### Work required
From the data, copy out every line in which the word "Safe" appears.

### Exercise input
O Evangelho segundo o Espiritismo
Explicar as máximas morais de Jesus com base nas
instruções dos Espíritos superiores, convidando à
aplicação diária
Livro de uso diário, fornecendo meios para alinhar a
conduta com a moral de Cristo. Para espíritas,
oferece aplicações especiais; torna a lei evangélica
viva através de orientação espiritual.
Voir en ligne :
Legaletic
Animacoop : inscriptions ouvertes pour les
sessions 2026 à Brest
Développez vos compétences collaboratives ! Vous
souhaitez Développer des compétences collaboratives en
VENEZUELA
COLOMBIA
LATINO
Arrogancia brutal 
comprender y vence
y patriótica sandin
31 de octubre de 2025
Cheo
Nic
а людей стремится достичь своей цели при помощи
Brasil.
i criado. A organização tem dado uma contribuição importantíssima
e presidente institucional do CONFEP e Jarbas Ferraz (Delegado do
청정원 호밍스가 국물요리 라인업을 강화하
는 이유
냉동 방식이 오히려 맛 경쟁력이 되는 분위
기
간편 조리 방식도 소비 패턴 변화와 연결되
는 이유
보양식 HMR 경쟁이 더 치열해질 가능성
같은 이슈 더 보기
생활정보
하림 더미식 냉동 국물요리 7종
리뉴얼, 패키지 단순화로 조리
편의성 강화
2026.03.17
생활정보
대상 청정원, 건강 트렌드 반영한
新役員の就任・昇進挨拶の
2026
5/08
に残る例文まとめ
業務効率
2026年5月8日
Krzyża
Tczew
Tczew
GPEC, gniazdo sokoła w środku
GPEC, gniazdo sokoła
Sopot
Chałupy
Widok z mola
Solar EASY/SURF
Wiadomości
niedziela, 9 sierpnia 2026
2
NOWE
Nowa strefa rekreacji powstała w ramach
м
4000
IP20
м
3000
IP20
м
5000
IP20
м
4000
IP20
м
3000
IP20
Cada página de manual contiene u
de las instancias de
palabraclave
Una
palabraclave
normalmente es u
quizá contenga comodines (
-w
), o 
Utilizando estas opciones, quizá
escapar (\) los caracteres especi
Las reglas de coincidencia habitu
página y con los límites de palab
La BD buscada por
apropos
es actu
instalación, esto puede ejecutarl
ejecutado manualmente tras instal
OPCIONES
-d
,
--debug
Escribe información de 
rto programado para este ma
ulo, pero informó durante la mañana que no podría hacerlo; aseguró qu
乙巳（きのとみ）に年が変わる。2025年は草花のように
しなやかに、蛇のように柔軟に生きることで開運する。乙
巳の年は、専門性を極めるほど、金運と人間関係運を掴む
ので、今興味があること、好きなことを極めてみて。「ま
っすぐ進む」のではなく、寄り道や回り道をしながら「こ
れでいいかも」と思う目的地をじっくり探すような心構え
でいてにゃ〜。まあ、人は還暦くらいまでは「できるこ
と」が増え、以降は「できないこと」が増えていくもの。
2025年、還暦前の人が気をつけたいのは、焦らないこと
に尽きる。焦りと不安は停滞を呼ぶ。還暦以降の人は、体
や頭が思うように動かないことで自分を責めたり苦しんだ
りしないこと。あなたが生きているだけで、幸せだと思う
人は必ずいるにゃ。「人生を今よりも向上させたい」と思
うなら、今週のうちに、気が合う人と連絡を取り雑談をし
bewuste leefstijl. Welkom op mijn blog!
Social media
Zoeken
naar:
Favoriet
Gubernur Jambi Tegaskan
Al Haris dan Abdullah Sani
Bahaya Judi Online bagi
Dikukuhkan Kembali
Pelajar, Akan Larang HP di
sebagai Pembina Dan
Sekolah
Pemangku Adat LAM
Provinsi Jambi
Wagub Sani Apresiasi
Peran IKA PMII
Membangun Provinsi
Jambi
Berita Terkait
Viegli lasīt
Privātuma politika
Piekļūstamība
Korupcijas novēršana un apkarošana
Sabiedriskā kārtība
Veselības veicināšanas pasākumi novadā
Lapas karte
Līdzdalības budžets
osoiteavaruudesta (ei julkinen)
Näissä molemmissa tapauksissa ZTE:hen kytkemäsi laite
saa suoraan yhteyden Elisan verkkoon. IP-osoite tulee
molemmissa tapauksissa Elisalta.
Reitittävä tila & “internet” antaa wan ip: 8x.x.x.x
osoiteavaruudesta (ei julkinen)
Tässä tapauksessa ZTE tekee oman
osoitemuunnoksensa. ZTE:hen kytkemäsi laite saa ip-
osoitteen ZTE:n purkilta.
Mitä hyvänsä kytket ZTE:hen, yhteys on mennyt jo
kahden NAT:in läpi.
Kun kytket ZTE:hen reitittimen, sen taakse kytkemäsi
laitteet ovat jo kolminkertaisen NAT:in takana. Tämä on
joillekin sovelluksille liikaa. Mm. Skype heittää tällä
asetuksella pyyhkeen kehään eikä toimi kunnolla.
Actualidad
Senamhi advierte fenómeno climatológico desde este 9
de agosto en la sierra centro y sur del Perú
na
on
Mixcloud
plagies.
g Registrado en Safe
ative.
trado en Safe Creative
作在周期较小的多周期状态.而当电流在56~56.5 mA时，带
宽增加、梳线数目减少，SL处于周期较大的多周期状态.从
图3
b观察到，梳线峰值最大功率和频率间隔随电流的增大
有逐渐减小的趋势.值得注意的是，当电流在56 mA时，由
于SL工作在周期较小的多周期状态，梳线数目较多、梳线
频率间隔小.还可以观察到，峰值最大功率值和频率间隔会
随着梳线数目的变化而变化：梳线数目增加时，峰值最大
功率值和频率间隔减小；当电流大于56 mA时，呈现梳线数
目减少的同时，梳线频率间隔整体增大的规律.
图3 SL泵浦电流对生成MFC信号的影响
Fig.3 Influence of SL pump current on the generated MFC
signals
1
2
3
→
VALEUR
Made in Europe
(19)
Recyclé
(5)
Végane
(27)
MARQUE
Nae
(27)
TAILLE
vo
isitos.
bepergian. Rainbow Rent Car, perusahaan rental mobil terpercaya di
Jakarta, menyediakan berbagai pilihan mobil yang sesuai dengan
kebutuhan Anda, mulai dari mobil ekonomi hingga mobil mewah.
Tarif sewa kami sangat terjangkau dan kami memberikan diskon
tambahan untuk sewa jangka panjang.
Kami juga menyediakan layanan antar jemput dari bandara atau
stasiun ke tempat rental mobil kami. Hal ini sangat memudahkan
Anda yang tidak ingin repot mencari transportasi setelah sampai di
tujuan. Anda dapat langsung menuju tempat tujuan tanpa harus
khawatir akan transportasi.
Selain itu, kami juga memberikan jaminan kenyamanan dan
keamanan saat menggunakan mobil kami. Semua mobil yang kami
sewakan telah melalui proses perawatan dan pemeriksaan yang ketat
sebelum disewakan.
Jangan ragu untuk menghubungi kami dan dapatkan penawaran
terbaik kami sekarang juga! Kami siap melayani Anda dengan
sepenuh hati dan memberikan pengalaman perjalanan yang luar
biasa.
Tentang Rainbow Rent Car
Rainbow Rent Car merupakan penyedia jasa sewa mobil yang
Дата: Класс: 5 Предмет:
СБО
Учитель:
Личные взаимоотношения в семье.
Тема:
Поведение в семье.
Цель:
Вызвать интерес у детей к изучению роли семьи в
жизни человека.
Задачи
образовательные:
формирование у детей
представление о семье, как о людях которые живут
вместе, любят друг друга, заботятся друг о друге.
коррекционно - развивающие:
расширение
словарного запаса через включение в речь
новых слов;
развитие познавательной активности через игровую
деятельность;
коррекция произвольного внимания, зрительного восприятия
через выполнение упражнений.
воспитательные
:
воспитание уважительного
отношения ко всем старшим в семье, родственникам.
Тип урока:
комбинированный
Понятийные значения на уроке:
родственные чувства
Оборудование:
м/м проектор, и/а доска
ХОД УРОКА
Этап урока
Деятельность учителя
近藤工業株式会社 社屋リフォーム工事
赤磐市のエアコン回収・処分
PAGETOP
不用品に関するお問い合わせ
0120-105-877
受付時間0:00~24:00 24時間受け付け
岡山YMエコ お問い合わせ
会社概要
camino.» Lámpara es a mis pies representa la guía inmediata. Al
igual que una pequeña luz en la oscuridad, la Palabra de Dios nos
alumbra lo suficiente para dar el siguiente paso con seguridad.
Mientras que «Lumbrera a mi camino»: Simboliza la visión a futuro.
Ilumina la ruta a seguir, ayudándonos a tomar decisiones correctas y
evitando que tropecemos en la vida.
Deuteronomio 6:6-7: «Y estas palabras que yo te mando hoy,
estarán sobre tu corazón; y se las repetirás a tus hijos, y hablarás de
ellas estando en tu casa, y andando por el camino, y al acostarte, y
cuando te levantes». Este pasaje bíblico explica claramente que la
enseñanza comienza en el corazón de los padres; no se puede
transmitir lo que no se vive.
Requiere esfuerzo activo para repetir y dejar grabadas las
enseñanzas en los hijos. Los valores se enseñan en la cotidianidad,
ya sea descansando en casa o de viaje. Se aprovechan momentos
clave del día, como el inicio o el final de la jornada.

### Task output
g Registrado en Safe
trado en Safe Creative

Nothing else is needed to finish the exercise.